Potter grew up in Pike County and served in an artillery unit during World War II. He was badly wounded in a battle in Italy but went back to his unit after several months in the hospital, Dennis Potter said. Chester Potter joined the state highway patrol in 1946 and then went into the inaugural training class of cadets after the legislature authorized the Kentucky State Police in 1948. There were 26 men in that first class, according to state police. The Thin Gray Line — the agency’s nickname — was a lot thinner then. Not all officers had cars assigned to them, for instance. One time, Potter rented a horse when he needed to go on an assignment, he said in an interview with the agency last year. And officers didn’t have radios at first, so they kept track of who in their communities had telephones they could use to make calls, or they relied on people to relay information to the post for them, Chester Potter said in the interview. “Many a time I wished we’d had better communications. There wouldn’t have been as many knots and bruises on my head if we had,” Potter said, grinning.
Potter retired when he turned 55, the mandatory retirement age at the time. He then spent a decade as a police detective in Pike County, his family said. Missy Allen, chief executive officer at Riverview Health Care nursing home, said a number of state police officers visited Potter as his health failed, and the visits cheered him. “He was a joy,” she said of Potter. “He was just a good, humble, genuinely kind, law-abiding man.
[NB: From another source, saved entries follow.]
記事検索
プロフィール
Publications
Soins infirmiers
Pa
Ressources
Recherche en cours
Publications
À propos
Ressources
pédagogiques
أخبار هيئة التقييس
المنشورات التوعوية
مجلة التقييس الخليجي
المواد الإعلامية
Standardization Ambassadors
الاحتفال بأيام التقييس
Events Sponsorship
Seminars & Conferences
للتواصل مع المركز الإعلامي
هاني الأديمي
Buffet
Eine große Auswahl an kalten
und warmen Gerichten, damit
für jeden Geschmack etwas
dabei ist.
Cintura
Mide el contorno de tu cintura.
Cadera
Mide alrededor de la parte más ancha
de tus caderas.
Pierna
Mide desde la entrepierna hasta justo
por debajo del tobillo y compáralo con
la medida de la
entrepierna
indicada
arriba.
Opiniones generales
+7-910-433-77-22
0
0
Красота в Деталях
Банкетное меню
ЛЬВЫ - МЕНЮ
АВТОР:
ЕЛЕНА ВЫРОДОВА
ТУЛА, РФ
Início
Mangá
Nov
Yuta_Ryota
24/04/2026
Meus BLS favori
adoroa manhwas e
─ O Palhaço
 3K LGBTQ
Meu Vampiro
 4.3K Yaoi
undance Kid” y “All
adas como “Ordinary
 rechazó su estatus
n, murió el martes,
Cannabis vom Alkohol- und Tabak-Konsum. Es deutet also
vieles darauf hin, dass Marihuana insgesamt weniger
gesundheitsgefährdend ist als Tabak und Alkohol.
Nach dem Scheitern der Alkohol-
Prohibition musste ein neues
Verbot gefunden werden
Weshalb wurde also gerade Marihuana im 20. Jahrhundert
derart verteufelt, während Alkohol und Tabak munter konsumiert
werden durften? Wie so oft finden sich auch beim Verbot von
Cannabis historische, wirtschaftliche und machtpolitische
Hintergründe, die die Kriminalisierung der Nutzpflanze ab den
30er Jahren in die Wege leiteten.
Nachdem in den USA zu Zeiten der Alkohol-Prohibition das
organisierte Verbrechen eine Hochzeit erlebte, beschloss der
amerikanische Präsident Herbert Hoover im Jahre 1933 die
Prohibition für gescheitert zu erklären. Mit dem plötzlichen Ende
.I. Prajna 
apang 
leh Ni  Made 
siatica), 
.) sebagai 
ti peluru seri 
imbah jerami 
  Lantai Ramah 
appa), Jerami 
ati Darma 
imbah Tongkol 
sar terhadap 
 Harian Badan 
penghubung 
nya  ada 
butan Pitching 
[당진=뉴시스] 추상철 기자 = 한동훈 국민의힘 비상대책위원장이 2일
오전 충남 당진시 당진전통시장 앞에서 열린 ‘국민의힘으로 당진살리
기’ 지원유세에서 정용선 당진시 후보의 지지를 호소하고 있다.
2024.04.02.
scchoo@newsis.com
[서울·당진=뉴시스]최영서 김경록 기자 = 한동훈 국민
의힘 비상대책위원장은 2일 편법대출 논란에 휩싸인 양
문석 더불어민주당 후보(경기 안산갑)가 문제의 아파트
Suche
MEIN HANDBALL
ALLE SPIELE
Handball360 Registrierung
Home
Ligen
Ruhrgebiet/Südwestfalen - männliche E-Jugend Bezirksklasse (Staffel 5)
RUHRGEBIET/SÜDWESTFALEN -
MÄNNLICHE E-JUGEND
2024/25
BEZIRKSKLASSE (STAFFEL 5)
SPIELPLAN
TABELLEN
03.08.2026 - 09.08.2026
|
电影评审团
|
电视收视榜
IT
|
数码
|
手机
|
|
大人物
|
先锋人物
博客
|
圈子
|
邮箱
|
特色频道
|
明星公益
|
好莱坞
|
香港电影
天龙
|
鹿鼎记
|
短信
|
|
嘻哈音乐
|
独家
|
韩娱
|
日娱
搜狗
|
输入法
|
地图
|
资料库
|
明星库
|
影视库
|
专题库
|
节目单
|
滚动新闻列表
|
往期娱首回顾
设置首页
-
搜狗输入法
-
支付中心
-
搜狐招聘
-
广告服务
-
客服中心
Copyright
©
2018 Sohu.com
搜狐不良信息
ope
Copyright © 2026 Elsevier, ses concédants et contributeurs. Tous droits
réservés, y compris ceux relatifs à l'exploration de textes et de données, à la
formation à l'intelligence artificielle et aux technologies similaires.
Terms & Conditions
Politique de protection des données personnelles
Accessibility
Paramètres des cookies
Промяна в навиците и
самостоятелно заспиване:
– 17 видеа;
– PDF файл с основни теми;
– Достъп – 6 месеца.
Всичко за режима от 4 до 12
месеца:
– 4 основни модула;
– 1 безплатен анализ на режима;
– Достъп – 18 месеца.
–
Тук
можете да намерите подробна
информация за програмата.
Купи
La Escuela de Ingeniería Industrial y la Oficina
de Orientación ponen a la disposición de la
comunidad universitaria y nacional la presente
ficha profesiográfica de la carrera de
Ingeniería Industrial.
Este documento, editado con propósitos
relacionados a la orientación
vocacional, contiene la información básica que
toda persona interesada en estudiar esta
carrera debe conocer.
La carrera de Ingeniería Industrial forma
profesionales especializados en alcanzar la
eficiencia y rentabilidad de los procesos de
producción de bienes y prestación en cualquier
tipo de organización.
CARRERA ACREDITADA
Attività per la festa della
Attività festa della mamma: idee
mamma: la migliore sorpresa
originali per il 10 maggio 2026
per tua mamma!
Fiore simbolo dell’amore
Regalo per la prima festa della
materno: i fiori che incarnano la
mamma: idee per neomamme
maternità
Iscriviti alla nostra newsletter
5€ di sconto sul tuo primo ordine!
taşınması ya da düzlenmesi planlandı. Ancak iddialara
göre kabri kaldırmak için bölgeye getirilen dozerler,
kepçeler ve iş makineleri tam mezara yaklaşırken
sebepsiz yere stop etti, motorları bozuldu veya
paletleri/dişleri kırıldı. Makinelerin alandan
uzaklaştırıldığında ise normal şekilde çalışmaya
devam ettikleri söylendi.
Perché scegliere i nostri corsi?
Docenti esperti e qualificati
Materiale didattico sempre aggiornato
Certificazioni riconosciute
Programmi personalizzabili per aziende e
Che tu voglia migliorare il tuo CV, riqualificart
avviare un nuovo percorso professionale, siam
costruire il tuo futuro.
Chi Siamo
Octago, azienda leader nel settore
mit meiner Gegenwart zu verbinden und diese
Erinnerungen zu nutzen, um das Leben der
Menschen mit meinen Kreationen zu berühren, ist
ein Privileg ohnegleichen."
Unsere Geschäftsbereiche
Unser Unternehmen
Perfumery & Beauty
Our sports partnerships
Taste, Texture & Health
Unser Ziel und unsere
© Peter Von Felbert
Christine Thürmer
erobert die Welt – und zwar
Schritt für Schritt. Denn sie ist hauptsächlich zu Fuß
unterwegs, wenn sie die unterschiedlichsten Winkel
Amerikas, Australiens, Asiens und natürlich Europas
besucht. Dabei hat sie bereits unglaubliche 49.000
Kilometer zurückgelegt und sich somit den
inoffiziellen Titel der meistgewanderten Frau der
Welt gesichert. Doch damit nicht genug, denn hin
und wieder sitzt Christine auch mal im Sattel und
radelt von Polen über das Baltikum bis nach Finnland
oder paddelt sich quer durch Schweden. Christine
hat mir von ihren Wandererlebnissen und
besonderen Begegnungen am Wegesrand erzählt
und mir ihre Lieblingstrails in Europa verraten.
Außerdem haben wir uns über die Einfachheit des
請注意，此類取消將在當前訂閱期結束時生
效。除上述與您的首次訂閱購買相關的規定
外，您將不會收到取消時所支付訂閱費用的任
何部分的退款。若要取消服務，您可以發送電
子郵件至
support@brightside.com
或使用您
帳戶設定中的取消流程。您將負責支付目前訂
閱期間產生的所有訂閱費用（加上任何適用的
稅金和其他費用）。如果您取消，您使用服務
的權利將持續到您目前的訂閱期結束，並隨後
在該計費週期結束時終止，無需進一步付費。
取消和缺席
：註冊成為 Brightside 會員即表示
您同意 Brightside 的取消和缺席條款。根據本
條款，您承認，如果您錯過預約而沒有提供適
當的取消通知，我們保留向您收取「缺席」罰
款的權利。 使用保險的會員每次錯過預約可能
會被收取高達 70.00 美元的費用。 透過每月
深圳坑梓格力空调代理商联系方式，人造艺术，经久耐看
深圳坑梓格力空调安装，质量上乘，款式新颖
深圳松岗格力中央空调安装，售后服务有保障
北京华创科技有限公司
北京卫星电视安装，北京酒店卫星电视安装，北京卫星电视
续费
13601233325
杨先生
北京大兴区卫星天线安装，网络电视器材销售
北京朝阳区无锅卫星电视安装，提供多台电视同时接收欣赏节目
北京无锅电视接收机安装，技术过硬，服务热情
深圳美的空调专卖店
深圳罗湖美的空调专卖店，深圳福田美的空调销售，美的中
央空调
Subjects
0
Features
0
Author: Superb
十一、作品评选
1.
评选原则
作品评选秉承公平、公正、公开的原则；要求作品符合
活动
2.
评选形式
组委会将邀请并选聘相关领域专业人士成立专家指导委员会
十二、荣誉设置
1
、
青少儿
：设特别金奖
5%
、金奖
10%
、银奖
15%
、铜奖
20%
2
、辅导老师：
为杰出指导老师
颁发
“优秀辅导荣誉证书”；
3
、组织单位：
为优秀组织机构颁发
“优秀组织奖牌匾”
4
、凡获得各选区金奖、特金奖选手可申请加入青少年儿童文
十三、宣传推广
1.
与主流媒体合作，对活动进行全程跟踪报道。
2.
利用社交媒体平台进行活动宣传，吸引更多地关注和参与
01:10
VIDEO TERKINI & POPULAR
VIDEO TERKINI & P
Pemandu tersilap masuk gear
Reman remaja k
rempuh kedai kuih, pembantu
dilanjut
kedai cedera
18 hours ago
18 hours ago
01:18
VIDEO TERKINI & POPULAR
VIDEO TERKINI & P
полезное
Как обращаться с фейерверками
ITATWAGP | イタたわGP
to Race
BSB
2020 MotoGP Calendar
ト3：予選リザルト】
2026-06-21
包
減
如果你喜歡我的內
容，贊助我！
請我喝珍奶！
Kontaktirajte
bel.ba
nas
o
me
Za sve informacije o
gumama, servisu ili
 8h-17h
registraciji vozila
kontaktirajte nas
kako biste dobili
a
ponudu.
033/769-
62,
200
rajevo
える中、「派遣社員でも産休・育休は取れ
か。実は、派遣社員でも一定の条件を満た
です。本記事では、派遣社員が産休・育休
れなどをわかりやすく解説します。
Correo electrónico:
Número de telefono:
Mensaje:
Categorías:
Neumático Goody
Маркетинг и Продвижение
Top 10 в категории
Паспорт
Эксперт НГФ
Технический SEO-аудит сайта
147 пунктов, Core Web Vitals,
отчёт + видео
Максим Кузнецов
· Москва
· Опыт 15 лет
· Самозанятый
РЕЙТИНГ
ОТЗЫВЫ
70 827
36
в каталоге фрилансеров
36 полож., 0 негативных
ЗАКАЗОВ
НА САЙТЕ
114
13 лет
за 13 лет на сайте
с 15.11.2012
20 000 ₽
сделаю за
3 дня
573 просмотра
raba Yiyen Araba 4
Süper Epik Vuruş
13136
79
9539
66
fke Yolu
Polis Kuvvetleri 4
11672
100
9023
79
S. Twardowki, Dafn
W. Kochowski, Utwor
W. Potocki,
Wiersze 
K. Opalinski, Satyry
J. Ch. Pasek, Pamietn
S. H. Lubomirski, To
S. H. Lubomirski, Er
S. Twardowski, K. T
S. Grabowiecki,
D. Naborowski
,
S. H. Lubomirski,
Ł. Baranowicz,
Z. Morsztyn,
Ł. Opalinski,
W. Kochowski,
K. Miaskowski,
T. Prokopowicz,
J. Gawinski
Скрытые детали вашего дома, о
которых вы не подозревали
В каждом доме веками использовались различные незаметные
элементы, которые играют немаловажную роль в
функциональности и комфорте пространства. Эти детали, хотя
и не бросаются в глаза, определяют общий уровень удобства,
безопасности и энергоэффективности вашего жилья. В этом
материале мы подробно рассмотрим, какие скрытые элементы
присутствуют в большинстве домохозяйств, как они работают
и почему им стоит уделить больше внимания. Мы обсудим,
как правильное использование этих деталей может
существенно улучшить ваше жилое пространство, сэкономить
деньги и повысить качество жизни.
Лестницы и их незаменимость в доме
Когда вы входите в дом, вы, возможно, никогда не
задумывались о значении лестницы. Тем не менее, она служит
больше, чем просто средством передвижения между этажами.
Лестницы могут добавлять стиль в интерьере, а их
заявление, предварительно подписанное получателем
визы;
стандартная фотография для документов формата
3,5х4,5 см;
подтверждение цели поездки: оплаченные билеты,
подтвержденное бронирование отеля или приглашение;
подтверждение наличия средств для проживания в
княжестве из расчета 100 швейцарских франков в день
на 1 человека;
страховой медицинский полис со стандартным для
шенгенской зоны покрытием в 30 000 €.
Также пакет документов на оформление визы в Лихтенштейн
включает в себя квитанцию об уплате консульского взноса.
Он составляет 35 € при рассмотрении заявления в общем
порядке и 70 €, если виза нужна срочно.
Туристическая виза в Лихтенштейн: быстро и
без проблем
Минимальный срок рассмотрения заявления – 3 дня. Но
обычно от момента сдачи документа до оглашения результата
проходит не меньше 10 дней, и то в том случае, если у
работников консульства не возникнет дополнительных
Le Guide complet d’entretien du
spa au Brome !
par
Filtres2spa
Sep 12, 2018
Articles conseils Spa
Potter said in the interview last year that the thing he liked most about his job was helping others. “You had the opportunity to improve things a little bit, and that’s what makes the world go around,” he said. “The most important thing that I have ever done was giving someone else a helping hand.”
Visitation for Potter will be at Carter Funeral Home in Prestonsburg from 11 a.m. to 9 p.m. Tuesday. Services will be at 11 a.m. Wednesday at Community Methodist Church, according to the funeral home.